### Stored data
------------------------------------------------

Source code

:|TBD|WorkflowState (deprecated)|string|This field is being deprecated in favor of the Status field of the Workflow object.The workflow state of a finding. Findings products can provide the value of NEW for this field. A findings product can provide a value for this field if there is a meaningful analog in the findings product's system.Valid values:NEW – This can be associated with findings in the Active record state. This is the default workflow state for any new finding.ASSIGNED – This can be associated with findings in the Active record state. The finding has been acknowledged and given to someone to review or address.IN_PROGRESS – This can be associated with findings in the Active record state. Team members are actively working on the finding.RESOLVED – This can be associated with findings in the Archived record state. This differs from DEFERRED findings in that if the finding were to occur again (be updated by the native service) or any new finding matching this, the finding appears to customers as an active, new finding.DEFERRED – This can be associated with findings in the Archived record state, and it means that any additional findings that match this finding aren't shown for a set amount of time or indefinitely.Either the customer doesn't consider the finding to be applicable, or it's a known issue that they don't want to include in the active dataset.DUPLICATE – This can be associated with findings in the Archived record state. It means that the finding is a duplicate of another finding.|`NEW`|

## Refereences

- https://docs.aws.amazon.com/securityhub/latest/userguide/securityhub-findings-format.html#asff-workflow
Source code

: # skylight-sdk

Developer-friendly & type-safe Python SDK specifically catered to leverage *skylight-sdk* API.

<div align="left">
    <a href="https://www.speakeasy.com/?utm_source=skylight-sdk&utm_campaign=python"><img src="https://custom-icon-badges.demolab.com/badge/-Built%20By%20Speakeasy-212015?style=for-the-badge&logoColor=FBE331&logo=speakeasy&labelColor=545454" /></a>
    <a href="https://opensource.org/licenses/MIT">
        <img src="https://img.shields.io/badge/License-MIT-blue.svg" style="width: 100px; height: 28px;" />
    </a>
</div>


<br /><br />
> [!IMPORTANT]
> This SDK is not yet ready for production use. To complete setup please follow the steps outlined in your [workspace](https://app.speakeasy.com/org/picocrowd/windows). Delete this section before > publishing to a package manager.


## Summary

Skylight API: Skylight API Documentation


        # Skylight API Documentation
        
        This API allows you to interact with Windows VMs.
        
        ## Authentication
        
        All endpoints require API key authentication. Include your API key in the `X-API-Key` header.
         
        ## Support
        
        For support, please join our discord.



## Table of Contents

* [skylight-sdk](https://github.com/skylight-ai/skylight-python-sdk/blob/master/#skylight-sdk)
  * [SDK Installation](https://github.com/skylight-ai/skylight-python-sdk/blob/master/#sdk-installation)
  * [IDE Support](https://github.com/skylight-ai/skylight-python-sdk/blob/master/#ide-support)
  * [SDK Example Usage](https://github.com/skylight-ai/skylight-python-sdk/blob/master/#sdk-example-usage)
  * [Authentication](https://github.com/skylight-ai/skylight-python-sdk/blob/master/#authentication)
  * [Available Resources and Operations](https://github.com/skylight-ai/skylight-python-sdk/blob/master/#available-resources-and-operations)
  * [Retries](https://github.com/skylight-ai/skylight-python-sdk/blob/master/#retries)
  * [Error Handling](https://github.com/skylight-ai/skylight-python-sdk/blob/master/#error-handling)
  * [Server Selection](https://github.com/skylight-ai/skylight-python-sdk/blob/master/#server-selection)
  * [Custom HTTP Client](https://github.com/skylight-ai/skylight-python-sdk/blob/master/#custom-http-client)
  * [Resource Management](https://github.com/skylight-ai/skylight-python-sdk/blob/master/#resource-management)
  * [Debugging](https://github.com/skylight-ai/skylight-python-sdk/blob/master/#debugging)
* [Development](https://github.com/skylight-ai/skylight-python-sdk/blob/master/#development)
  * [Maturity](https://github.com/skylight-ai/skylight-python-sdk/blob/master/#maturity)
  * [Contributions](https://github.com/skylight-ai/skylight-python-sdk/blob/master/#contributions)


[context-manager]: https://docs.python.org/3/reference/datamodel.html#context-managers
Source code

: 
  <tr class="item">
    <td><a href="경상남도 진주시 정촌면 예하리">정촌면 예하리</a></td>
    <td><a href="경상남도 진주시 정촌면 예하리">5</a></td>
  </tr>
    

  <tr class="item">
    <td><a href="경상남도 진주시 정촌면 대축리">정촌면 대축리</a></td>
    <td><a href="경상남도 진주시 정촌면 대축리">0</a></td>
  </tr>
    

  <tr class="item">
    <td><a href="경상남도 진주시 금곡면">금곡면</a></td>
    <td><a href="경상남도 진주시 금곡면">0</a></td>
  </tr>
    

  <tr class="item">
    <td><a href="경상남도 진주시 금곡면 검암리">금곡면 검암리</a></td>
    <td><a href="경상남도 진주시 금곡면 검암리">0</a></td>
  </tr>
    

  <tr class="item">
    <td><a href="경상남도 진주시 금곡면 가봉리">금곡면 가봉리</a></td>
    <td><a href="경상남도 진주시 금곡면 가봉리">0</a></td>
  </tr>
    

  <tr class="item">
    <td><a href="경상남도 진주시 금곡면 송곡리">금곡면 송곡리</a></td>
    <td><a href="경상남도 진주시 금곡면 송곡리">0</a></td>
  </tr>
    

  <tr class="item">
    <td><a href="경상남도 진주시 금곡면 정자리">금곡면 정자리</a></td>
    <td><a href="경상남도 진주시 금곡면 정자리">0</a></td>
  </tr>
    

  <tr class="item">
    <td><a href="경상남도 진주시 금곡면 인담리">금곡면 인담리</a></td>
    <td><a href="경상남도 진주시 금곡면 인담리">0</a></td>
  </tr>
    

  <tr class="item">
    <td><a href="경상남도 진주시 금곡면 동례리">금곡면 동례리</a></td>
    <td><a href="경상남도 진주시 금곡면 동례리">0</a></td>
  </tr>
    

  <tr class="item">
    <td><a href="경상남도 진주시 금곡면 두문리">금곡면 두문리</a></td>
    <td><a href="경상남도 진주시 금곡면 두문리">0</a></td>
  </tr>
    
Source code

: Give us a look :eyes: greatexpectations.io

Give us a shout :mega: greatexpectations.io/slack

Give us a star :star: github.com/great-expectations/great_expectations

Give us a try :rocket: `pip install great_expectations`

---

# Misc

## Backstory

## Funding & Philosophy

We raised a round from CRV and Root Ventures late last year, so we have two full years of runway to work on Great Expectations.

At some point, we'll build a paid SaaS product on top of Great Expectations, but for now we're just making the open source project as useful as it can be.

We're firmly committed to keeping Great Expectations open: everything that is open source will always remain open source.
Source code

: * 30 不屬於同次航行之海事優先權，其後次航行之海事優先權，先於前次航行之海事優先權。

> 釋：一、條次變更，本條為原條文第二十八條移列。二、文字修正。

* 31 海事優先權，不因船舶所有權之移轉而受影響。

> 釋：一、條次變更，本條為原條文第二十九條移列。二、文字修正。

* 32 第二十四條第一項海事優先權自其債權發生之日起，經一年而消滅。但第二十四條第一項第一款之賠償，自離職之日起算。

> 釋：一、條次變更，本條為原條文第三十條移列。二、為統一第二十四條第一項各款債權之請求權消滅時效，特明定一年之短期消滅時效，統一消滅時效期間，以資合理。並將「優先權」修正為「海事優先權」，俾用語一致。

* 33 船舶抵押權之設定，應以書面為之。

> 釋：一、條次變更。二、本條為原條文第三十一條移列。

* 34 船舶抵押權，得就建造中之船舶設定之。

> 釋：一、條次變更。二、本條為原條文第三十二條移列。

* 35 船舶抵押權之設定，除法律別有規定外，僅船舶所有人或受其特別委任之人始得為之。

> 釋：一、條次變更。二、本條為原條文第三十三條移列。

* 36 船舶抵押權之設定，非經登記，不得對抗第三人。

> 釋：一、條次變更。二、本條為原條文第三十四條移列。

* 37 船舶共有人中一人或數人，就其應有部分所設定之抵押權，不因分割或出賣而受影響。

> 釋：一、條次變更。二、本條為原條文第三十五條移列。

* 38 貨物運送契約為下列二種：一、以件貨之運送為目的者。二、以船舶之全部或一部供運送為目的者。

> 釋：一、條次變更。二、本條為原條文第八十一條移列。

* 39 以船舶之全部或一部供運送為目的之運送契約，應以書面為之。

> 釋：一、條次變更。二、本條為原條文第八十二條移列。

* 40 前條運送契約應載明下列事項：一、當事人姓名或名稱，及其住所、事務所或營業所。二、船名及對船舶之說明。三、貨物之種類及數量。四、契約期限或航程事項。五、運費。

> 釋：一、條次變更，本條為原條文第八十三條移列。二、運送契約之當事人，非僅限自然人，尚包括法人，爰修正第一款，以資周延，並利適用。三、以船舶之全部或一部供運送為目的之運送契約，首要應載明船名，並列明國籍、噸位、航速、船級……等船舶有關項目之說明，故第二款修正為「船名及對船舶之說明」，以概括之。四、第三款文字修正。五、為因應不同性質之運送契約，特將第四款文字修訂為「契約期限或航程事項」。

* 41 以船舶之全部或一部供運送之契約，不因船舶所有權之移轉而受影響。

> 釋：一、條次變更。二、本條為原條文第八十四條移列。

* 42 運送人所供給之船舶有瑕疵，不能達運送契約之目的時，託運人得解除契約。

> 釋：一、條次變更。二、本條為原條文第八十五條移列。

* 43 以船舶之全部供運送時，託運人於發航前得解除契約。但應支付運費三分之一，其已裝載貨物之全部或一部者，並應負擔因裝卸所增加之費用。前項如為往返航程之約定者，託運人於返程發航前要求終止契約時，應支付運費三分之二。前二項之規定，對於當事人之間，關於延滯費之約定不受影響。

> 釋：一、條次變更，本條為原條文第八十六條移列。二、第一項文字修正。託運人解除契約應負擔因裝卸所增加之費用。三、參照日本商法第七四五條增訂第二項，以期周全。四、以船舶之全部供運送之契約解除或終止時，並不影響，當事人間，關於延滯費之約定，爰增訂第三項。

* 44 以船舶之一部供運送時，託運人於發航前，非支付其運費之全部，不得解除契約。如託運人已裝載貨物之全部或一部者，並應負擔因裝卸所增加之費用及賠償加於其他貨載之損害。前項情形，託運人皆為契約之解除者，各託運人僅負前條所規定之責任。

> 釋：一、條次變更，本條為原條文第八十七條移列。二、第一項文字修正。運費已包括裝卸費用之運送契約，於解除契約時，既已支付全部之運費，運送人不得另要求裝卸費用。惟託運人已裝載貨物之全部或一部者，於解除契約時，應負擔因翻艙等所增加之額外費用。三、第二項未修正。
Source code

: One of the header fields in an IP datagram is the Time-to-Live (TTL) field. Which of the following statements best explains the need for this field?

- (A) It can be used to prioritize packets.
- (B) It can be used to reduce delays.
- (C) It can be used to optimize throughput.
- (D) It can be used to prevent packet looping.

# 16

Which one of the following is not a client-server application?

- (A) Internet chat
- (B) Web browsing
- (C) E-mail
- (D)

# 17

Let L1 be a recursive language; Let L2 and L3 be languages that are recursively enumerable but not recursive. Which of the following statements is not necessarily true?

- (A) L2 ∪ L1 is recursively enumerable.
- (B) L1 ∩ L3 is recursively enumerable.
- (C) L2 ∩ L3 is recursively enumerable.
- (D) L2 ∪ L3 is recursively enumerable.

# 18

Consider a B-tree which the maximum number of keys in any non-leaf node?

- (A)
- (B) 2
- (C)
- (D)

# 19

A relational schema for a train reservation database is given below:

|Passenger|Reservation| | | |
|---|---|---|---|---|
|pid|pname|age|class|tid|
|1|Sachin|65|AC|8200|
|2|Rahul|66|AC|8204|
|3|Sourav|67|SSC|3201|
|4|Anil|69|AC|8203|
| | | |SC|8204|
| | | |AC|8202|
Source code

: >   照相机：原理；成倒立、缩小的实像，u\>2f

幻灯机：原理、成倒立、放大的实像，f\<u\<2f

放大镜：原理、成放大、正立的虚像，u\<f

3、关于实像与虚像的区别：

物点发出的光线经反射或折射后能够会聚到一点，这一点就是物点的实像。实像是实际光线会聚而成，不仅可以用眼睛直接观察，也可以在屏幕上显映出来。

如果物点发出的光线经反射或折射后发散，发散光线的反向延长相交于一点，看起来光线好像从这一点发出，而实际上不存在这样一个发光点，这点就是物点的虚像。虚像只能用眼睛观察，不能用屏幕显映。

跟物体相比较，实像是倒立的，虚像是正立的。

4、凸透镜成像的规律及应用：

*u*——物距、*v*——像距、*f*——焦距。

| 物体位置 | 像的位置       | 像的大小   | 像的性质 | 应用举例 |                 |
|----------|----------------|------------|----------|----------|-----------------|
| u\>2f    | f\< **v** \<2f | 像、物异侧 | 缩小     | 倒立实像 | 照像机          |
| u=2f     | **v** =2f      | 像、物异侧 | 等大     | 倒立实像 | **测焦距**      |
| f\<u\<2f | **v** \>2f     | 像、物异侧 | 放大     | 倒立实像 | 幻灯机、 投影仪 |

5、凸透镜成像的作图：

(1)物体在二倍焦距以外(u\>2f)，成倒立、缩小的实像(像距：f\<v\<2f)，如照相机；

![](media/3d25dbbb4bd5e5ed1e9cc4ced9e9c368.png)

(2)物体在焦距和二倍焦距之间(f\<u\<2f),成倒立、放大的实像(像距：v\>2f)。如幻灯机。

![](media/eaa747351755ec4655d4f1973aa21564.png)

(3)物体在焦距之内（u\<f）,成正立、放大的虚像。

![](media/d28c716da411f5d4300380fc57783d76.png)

------------------------------------------------

### PROBLEM TO SOLVE
Work through the records line by line and tally those with the word "greatexpectations". Report only the total.

### PROBLEM SOLUTION
2